Armitage clearly knows his way around the fantasies of sociopaths. And his action scenes, artfully lensed by cinematographer Jamie Anderson, vividly reveal character. The shootout in a convenience store — it used to be the site of Martin's home — is smashing, literally and figuratively, as a clerk wearing headphones remains oblivious to the havoc wreaked by Martin and a paid assailant. At the reunion dance, Martin takes on the same assailant in a battle that leaves blood on the walls, only this time, a borrowed pen — a symbol of civilization — is the lethal weapon. Armitage brings the war home, baby. He and Cusack show that crime takes many forms and that damage done with a polite veneer can be just as deadly.
Debi's father has been marked for a hit for making the wrong executive decision. The decision here to save dad pits Martin against his archrival, Grocer, played with twinkling menace by Dan Aykroyd, in a gunfight at dad's mansion. Grocer wants Martin to join his union for hit men. "Is it gonna be meetings?" asks Martin. "Of course," says Grocer, gun at the ready. "No meetings," retorts Martin as he fires away.
Aykroyd's comic skill typifies the talent at work even in smaller roles, such as the frazzled feds played by Hank Azaria and K. Todd Freeman. The movie, however, flies on Cusack's seductive malevolence. He is a marvel. At 31, this unfairly neglected actor has given at least four performances to put him in the front ranks of his profession. As nonconformist Lloyd Dobler in Cameron Crowe's Say Anything . . ., he showed style and substance. As third baseman Buck Weaver in John Sayles' Eight Men Out, an account of the 1919 Black Sox scandal, he radiated aggrieved innocence. As con man Roy Dillon, seduced and abandoned by his own mother (the great Anjelica Huston) in Stephen Frears' The Grifters, he salvaged a warped nobility. As compromised playwright David Shayne in Woody Allen's Bullets Over Broadway, he mastered the art of comic timing.
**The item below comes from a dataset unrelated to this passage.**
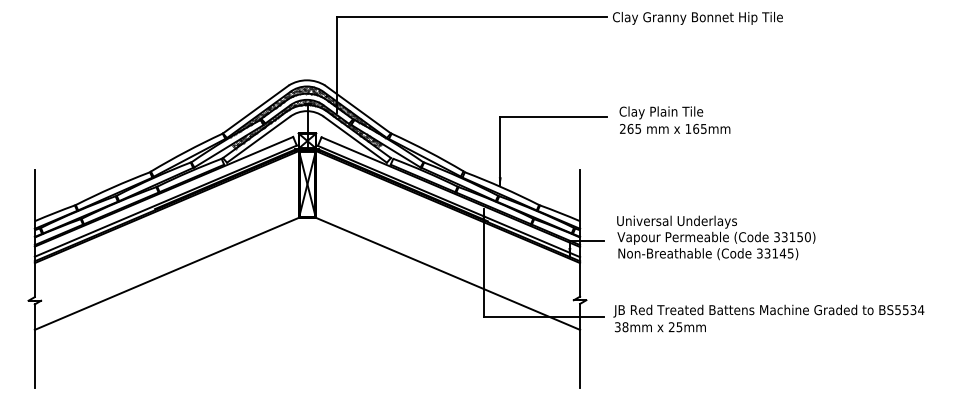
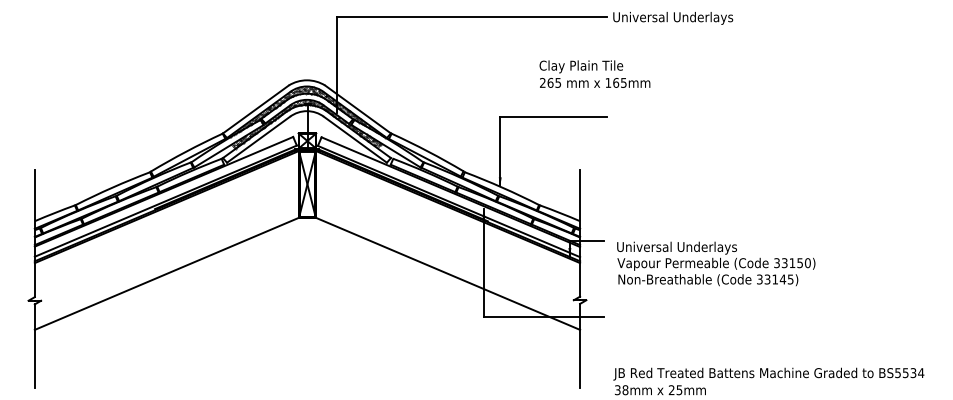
text at (697, 17): Clay Granny Bonnet Hip Tile -> Universal Underlays
text at (674, 119) position: (674, 119) -> (594, 73)
text at (716, 237) position: (716, 237) -> (716, 263)
text at (768, 318) position: (768, 318) -> (768, 381)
So why isn't Cusack a star? Maybe it's that his class acts are far outnumbered by tacky teen flicks (Sixteen Candles, One Crazy Summer), formula junk (True Colors, Money for Nothing) and ambitious flops (The Road to Wellville, City Hall). Or maybe it's that Cusack hasn't gotten it together to shape his own material. Until now. Grosse Pointe Blank reflects the audacity he favors and the ideas he trusts. For Cusack, it's a brave new beginning that does him proud.